What: Write MINIMAL code to make test PASS Why: Minimal code = no unnecessary complexity Outcome: Test PASSES (GREEN) Rule: Write just enough to pass the test, nothing more

Example - Backend (Hermes):

# app/services.py - MINIMAL implementation
import bcrypt
from app.models import User

class UserService:
    def create_user(self, email: str, password: str) -> User:
        # GREEN: Minimal code to pass test
        hashed = bcrypt.hashpw(password.encode(), bcrypt.gensalt())
        user = User(email=email, password=hashed)
        return user
        # That's it! Don't add validation, logging, etc yet

# app/models.py
import bcrypt

class User:
    def __init__(self, email: str, password: bytes):
        self.email = email
        self.password = password  # Already hashed
    
    def verify_password(self, plaintext: str) -> bool:
        # GREEN: Minimal verification
        return bcrypt.checkpw(plaintext.encode(), self.password)

# Run: pytest tests/test_user_service.py::test_user_password_hashing
# Result: ✅ PASSED - Test is green!

Example - Frontend (Athena):

// src/components/LoginForm.tsx - MINIMAL implementation
export function LoginForm({ onSubmit }) {
    // GREEN: Minimal component to pass test
    return (
        <form onSubmit={(e) => {
            e.preventDefault();
            const formData = new FormData(e.currentTarget);
            onSubmit({
                email: formData.get("email"),
                password: formData.get("password")
            });
        }}>
            <input name="email" placeholder="Email" />
            <input name="password" type="password" placeholder="Password" />
            <button type="submit">Login</button>
        </form>
    );
}

// Run: npx vitest run LoginForm.test.tsx
// Result: ✅ PASSED - Test is green!

Example - Database (Demeter):

# migrations/001_create_user_table.py - MINIMAL schema
from alembic import op
import sqlalchemy as sa

def upgrade():
    # GREEN: Minimal table schema to pass test
    op.create_table(
        'user',
        sa.Column('id', sa.Integer(), primary_key=True),
        sa.Column('email', sa.String(255), nullable=False, unique=True),
        sa.Column('password', sa.LargeBinary(), nullable=False),
    )

def downgrade():
    op.drop_table('user')

# Run: alembic upgrade head
# Run: pytest tests/test_user_migration.py::test_user_table_has_email_column
# Result: ✅ PASSED - Test is green!

GREEN Checklist:

✅ All tests PASS (not just one)
✅ Implementation is MINIMAL (no extra features)
✅ Code is straightforward (not clever)
✅ No validation yet (just the core logic)
✅ Coverage might be low still (that's okay for now)

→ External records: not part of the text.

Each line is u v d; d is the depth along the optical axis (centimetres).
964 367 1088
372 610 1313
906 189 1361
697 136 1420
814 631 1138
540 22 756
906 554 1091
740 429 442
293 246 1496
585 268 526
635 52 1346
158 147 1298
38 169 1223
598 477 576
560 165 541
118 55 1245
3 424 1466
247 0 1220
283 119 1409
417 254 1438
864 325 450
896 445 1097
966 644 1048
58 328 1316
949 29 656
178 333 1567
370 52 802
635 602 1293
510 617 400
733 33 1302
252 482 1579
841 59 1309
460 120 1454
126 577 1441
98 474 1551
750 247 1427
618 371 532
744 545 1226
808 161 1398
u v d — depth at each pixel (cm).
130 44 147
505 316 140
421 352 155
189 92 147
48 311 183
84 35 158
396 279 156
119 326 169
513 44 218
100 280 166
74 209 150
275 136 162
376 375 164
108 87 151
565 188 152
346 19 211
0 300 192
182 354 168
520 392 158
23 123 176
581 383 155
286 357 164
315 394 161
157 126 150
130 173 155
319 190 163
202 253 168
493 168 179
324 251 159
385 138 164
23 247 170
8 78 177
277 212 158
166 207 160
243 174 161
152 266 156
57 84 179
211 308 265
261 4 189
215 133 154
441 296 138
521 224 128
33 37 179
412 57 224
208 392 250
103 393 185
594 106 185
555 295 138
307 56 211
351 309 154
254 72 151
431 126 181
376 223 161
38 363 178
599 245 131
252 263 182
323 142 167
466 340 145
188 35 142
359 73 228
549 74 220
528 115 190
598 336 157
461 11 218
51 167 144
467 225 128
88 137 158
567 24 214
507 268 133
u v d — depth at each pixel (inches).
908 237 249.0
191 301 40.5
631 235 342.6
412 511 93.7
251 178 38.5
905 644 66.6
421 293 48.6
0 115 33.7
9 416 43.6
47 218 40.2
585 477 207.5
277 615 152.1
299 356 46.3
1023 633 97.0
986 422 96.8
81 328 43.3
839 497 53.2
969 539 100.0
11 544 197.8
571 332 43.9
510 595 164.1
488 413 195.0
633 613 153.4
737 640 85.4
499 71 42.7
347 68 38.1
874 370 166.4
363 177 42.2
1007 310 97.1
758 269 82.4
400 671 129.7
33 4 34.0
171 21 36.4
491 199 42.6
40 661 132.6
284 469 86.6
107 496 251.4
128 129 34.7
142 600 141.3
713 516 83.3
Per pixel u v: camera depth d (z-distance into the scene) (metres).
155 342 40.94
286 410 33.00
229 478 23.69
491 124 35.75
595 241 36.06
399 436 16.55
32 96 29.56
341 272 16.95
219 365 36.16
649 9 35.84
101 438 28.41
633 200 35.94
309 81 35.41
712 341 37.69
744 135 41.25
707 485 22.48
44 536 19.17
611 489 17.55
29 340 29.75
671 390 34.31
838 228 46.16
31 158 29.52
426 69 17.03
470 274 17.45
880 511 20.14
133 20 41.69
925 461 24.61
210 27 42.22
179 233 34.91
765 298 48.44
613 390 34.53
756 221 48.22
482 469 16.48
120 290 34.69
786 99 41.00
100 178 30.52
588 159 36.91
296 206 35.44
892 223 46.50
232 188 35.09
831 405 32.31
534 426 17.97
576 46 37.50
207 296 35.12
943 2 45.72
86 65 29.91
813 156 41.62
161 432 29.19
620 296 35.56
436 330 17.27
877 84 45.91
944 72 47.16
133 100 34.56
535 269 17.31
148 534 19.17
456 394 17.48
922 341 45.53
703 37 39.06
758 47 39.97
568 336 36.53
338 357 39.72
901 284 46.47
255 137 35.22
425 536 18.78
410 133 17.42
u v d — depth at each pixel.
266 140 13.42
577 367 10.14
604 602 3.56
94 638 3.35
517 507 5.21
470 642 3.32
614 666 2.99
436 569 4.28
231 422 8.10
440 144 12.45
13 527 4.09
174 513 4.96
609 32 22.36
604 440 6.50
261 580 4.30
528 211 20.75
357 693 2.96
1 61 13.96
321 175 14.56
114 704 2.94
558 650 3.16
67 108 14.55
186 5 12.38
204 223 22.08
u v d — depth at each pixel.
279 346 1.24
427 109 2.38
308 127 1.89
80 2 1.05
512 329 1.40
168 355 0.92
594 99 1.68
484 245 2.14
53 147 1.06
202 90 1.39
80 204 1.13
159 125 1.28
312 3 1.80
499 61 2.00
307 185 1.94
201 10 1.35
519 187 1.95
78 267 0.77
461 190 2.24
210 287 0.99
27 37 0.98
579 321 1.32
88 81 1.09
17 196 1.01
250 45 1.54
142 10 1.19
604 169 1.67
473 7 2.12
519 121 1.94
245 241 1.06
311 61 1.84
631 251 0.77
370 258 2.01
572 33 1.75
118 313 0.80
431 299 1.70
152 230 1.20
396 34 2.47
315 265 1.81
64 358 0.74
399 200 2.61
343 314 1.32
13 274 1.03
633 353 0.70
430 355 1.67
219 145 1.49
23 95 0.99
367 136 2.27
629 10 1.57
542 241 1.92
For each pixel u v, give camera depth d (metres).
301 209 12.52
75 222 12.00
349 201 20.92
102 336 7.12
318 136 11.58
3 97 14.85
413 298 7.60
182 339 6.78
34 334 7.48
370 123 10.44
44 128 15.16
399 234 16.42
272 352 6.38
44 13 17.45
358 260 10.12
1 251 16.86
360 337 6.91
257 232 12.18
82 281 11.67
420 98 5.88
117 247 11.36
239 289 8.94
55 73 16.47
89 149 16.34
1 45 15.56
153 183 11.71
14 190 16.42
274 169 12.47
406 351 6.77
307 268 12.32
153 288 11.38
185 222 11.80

🔄 Phase 3: REFACTOR (Improve Without Breaking Tests)

What: Improve code quality, add validation, add documentation Why: Tests guarantee behavior stays the same Outcome: Tests STILL PASS + code is better Rule: If any test fails, rollback refactoring

Example - Backend (Hermes):

# app/services.py - REFACTORED
import bcrypt
import logging
from typing import Optional
from app.models import User
from app.exceptions import InvalidEmailError, WeakPasswordError

logger = logging.getLogger(__name__)

class UserService:
    """Service for user account management with secure password handling."""
    
    MIN_PASSWORD_LENGTH = 12
    ALLOWED_DOMAINS = ["example.com", "example.org"]
    
    def create_user(self, email: str, password: str) -> User:
        """
        Create a new user with secure password hashing.
        
        Args:
            email: User email (must be valid format)
            password: User password (min 12 chars, mixed case + numbers)
            
        Returns:
            User instance with hashed password
            
        Raises:
            InvalidEmailError: If email format invalid
            WeakPasswordError: If password doesn't meet requirements
        """
        # Validate email format
        if not self._is_valid_email(email):
            raise InvalidEmailError(f"Invalid email: {email}")
        
        # Validate password strength
        if not self._is_strong_password(password):
            raise WeakPasswordError(
                "Password must be 12+ chars with uppercase, lowercase, numbers"
            )
        
        # Hash password with bcrypt
        hashed = bcrypt.hashpw(password.encode(), bcrypt.gensalt(rounds=12))
        
        # Create user
        user = User(email=email, password=hashed)
        logger.info(f"Created user: {email}")
        
        return user
    
    @staticmethod
    def _is_valid_email(email: str) -> bool:
        """Validate email format."""
        if "@" not in email or "." not in email:
            return False
        domain = email.split("@")[-1]
        # Can add domain whitelist if needed
        return True
    
    @staticmethod
    def _is_strong_password(password: str) -> bool:
        """Validate password meets minimum strength requirements."""
        if len(password) < UserService.MIN_PASSWORD_LENGTH:
            return False
        
        has_upper = any(c.isupper() for c in password)
        has_lower = any(c.islower() for c in password)
        has_digit = any(c.isdigit() for c in password)
        
        return has_upper and has_lower and has_digit

# app/models.py - REFACTORED
import bcrypt
from datetime import datetime
from typing import Optional

class User:
    """User model with secure password handling."""
    
    def __init__(self, email: str, password: bytes):
        """
        Initialize user.
        
        Args:
            email: User email address
            password: Bcrypt hashed password (bytes)
        """
        if not email or not password:
            raise ValueError("Email and password are required")
        
        self.email = email
        self.password = password
        self.created_at = datetime.utcnow()
    
    def verify_password(self, plaintext: str) -> bool:
        """
        Verify plaintext password against bcrypt hash.
        
        Args:
            plaintext: Plain text password to verify
            
        Returns:
            True if password matches, False otherwise
        """
        if not plaintext:
            return False
        
        return bcrypt.checkpw(plaintext.encode(), self.password)
    
    def __repr__(self) -> str:
        return f"User(email={self.email}, created_at={self.created_at})"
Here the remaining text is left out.